■ Records from a collection of data
++++
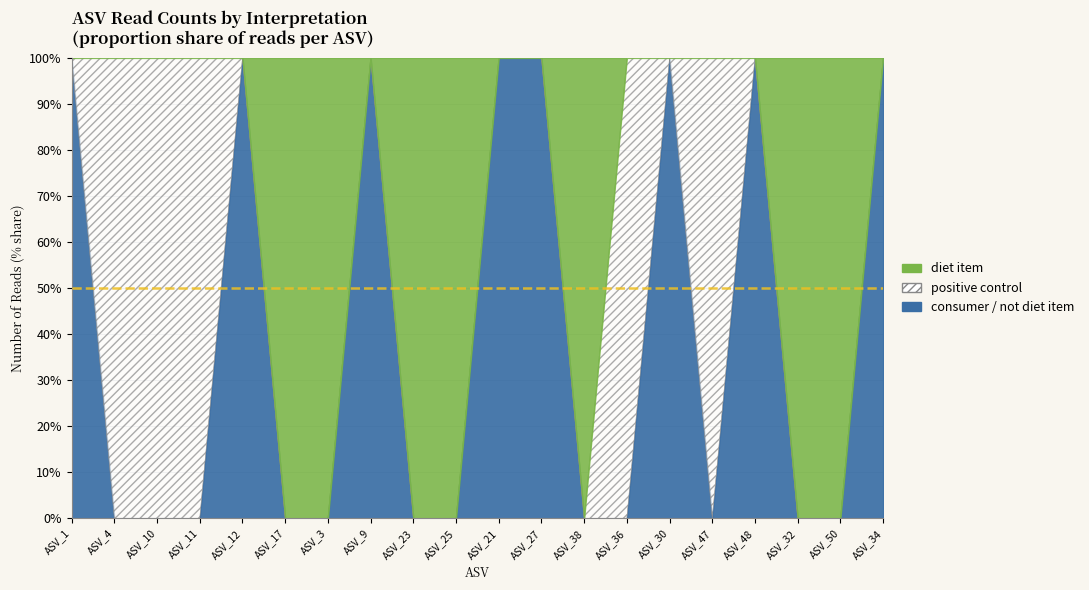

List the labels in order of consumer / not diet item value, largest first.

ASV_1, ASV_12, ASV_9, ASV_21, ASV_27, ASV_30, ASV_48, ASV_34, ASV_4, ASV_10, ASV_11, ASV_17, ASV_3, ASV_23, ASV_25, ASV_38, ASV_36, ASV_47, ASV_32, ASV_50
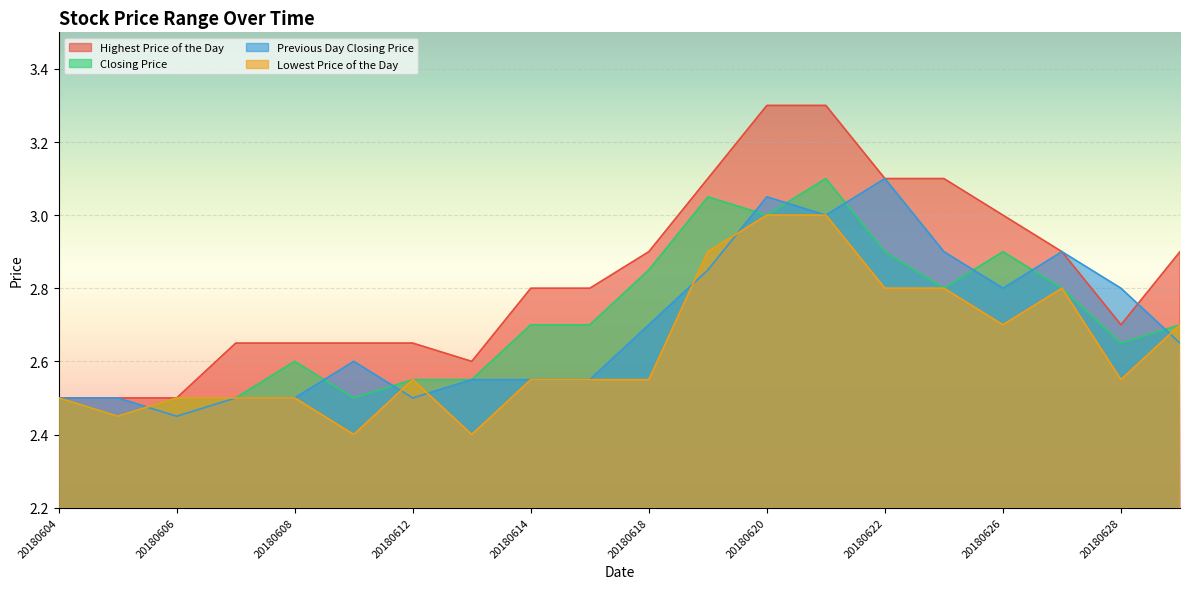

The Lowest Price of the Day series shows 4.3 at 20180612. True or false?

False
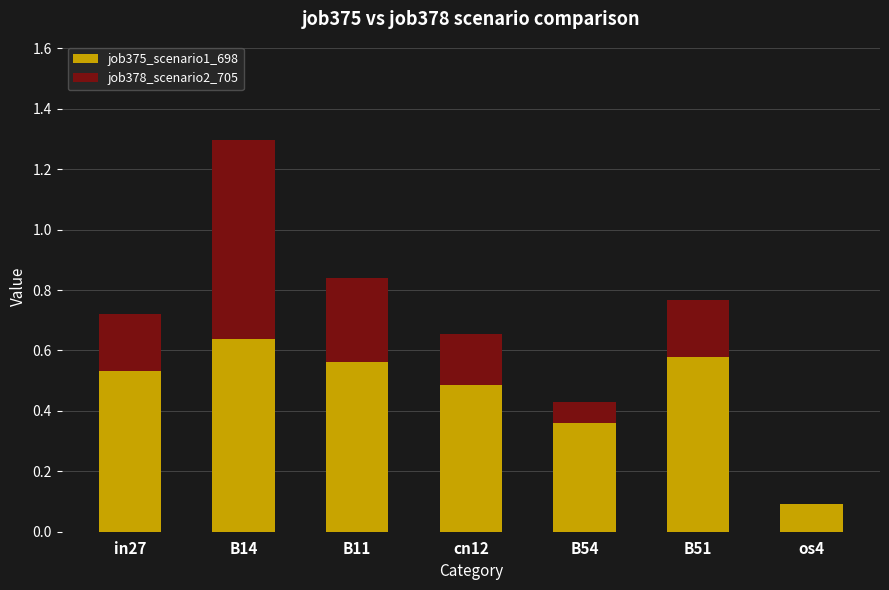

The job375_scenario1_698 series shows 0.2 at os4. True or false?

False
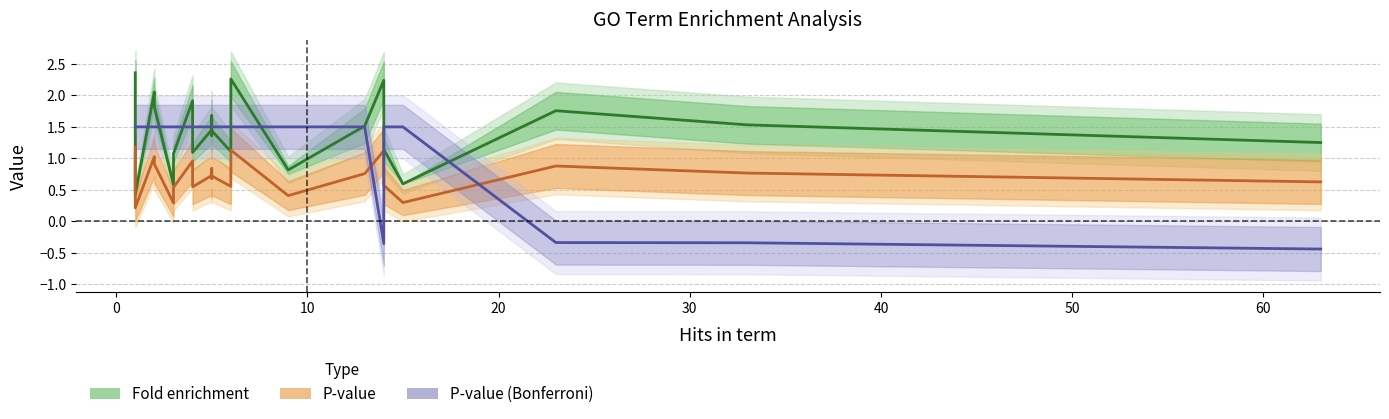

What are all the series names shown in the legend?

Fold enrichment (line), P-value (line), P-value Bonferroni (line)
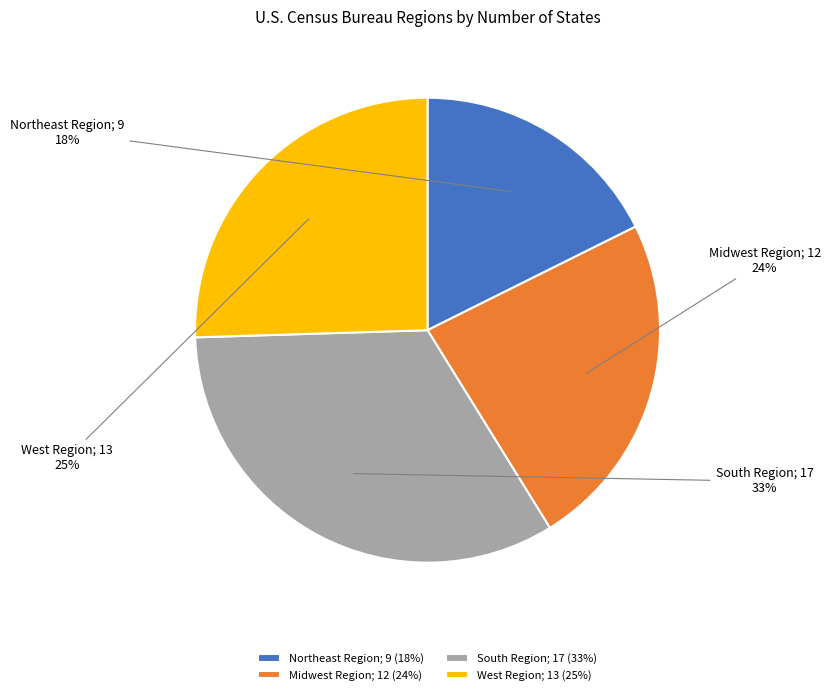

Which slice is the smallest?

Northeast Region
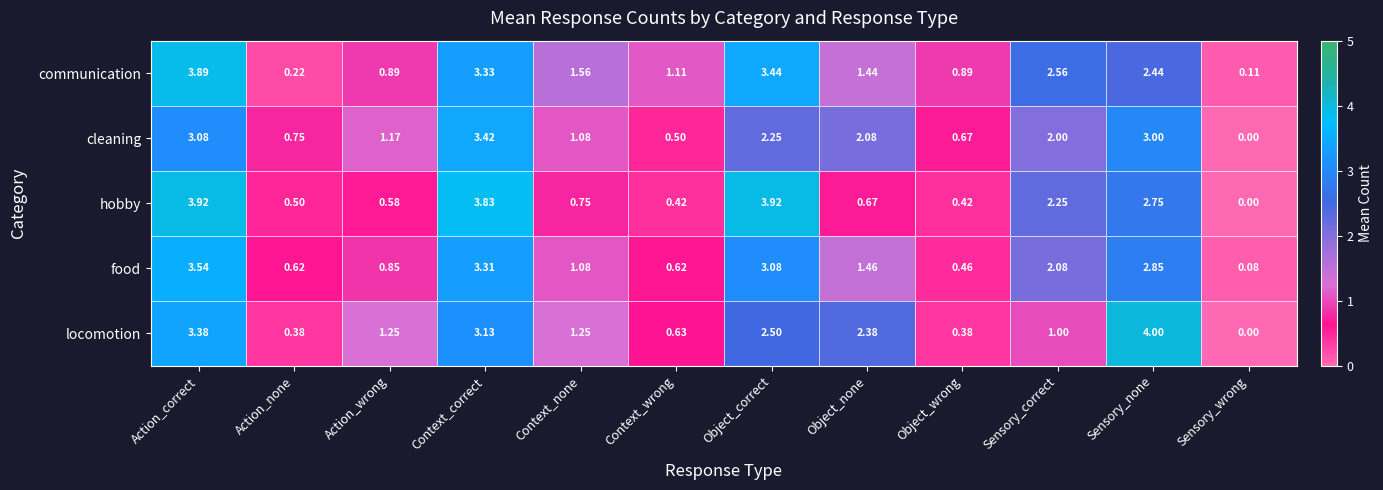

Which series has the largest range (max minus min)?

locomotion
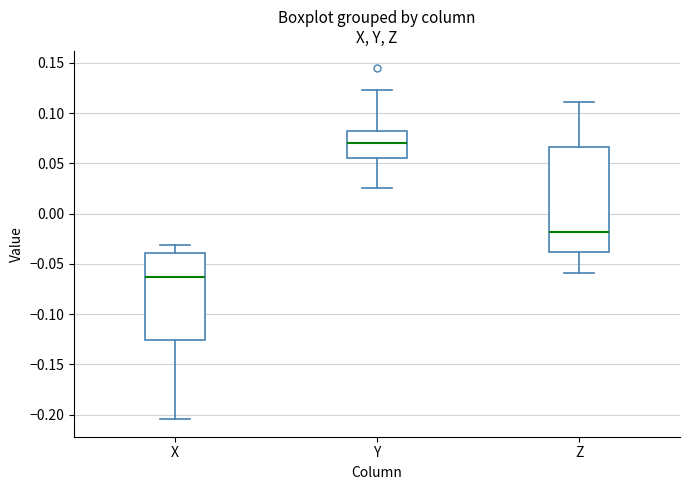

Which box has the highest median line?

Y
++++
■ TASK DESCRIPTION
Copy all of the data above word for word, leaving out the pictures.

■ REPLY TO THE EXERCISE
List the labels in order of consumer / not diet item value, largest first.

ASV_1, ASV_12, ASV_9, ASV_21, ASV_27, ASV_30, ASV_48, ASV_34, ASV_4, ASV_10, ASV_11, ASV_17, ASV_3, ASV_23, ASV_25, ASV_38, ASV_36, ASV_47, ASV_32, ASV_50

The Lowest Price of the Day series shows 4.3 at 20180612. True or false?

False

The job375_scenario1_698 series shows 0.2 at os4. True or false?

False

What are all the series names shown in the legend?

Fold enrichment (line), P-value (line), P-value Bonferroni (line)

Which slice is the smallest?

Northeast Region

Which series has the largest range (max minus min)?

locomotion

Which box has the highest median line?

Y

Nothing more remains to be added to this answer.